Links We Like-June 28

| By Jodi Horton

We read this article last week, “Honoring his father by honoring Alzheimer’s caregivers,” and found it a slightly sad, but touching piece about how one man is honoring the memory of his father and the years his father required. We’re sure this caregiving story will resonate with at least a few people–the recognition that a parent is aging and needs help, juggling caregiving shifts with siblings, the profound moments of connection that can occur at the end of life.

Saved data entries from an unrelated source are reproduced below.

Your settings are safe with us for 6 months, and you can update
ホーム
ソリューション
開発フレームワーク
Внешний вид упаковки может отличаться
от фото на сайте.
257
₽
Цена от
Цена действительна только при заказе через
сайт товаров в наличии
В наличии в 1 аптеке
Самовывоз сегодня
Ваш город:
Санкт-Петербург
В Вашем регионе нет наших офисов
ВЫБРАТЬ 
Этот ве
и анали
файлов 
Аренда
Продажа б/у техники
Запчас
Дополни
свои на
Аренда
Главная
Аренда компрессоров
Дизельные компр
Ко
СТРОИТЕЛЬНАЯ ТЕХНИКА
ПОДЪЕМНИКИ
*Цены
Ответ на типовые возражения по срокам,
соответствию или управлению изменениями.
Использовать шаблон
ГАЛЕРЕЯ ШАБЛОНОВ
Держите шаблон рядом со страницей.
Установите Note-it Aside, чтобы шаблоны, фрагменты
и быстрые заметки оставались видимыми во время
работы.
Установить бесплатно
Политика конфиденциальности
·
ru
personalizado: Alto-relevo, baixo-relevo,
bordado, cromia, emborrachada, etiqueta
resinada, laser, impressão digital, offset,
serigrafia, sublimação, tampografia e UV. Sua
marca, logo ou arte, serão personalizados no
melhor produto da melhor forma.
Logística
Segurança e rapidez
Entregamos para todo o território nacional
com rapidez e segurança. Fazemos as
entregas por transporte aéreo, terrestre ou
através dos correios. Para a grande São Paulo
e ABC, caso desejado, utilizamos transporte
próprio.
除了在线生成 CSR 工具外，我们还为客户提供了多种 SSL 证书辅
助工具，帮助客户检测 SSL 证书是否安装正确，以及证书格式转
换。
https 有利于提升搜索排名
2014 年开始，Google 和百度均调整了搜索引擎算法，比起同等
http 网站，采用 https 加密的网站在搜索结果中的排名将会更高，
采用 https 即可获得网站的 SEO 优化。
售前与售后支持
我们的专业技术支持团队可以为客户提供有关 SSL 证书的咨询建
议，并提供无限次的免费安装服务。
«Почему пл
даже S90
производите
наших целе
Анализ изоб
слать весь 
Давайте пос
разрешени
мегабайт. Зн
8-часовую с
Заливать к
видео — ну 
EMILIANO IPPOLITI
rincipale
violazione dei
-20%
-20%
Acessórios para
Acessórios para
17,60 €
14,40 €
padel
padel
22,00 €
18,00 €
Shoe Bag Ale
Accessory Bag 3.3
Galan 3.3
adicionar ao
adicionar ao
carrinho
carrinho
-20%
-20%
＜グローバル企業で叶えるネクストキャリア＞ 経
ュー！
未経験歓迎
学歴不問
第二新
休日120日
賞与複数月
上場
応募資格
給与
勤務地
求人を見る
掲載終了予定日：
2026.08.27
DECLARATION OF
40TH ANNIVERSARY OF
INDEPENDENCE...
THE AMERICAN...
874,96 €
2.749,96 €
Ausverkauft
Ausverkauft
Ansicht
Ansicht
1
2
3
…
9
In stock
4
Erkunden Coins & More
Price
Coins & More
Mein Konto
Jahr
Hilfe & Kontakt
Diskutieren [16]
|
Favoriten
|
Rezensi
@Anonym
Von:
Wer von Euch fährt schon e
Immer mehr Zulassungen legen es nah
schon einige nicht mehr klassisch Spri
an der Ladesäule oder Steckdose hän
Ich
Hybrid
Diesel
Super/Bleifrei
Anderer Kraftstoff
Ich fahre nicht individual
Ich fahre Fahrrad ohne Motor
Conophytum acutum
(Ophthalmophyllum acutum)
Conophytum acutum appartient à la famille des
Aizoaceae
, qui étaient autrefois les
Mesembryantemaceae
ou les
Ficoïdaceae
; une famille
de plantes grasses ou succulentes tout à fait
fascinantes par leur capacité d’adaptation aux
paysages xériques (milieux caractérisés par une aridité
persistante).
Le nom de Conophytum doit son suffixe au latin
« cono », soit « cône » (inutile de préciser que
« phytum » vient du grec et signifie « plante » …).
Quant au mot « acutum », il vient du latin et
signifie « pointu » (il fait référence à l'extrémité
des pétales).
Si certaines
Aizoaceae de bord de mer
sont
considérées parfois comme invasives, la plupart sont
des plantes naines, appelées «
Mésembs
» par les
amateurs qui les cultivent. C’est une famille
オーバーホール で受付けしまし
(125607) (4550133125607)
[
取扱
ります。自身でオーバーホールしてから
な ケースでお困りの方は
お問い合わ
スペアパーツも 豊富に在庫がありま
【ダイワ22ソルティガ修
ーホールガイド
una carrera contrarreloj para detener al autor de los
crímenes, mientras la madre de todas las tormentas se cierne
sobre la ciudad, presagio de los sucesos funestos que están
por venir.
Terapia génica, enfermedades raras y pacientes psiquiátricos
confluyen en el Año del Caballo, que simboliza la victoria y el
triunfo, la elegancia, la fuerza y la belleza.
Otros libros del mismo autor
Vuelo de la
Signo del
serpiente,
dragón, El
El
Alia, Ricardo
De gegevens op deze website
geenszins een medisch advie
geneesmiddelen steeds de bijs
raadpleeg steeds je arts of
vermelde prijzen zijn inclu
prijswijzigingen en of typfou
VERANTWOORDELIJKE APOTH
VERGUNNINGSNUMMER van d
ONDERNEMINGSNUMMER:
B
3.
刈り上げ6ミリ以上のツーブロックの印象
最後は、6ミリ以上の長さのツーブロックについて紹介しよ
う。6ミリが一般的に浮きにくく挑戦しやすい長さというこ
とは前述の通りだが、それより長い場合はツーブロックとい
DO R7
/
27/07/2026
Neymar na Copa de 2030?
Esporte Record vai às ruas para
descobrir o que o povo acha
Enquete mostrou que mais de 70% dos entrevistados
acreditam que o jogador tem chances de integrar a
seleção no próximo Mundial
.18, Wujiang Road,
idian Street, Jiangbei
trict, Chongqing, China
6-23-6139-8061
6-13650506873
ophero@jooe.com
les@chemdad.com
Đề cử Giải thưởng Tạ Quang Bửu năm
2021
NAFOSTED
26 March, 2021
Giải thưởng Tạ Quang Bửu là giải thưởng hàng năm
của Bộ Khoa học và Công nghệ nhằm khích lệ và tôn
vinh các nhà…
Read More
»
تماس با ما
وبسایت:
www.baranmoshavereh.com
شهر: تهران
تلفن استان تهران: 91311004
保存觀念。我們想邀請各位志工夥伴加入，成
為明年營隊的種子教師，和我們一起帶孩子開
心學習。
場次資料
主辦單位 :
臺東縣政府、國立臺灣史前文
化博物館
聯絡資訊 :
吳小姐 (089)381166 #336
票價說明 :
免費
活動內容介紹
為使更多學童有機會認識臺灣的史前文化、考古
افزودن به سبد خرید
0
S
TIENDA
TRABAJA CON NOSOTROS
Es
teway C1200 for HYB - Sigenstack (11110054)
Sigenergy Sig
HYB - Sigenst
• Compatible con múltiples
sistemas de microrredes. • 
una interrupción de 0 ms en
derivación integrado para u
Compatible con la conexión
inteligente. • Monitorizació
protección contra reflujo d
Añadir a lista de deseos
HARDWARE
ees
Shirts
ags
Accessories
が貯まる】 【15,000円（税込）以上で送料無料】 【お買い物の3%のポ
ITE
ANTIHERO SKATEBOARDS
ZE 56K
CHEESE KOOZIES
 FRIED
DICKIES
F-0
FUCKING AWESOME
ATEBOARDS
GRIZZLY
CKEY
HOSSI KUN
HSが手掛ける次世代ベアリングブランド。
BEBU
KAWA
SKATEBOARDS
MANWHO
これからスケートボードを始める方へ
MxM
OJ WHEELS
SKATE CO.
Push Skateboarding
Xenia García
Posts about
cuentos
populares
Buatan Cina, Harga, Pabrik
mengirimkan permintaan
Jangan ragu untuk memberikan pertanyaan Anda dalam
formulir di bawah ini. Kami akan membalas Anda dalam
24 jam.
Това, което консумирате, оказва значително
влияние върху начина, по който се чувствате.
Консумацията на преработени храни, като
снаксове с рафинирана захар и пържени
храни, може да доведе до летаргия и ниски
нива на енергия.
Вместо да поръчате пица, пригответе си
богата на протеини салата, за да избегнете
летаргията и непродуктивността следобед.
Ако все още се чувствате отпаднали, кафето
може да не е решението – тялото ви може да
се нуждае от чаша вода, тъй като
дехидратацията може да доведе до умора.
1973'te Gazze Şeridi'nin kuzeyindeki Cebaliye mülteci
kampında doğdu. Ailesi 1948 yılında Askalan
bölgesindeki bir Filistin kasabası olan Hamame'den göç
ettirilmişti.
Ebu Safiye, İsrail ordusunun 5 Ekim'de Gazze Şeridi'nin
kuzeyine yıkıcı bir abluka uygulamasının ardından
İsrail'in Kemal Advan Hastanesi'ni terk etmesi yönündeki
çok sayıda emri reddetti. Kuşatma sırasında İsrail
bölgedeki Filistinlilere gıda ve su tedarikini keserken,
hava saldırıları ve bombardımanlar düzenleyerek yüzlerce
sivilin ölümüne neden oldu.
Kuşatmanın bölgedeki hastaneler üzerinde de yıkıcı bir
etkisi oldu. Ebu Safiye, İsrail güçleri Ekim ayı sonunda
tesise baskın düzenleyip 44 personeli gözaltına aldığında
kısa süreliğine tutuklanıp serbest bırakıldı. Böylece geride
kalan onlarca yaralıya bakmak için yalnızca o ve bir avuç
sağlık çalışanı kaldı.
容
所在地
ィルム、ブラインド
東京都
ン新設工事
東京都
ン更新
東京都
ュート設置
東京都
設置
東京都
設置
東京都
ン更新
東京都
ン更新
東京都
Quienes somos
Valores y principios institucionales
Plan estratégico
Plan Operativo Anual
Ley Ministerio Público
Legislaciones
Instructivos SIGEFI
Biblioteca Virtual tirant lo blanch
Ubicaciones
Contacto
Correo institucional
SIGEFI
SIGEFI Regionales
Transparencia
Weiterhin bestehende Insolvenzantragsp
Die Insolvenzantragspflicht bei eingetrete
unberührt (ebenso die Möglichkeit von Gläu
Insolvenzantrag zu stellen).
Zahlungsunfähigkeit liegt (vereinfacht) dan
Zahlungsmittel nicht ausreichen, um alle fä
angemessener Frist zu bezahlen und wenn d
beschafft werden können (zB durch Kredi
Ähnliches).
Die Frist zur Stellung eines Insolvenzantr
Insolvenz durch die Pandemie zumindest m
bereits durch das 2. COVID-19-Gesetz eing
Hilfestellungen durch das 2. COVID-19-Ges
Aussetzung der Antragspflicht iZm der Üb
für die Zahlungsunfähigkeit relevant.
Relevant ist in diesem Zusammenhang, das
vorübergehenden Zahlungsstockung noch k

Plenty of stories are written about individuals with Alzheimer’s, but they’re usually from a caregiver perspective. That’s what makes this blog, “Watching the Lights Go Out,” particularly interesting. It’s written by a retired physician who was diagnosed with Alzheimer’s disease in September 2012. He writes reguarly about his experience with the disease, his daily life, and says his goal is to dispel fear and embarrassment about Alzheimer’s.

If you are a caregiver for an individual with Alzheimer’s disease, we wouldn’t be very surprised if you told us you’re under a fair amount of stress. That’s to be expected, but it is important to try and keep stress in check. Otherwise, it can overwhelm a person and be harmful to your own health–not very helpful for a caregiver. Take the Caregiver Stress Check from the Alzheimer’s Association to see how you’re doing.

And for a touch of inspirationg this week, we offer you the Life, Uninterrupted column from the New York Times, written by a 22-year-old with cancer. She’s been writing about her disease and her treatments, chemotherapy and a bone marrow transplant, and her words are articulate and inspiring. This week she offered a wonderful piece about making resolutions and being patient with yourself.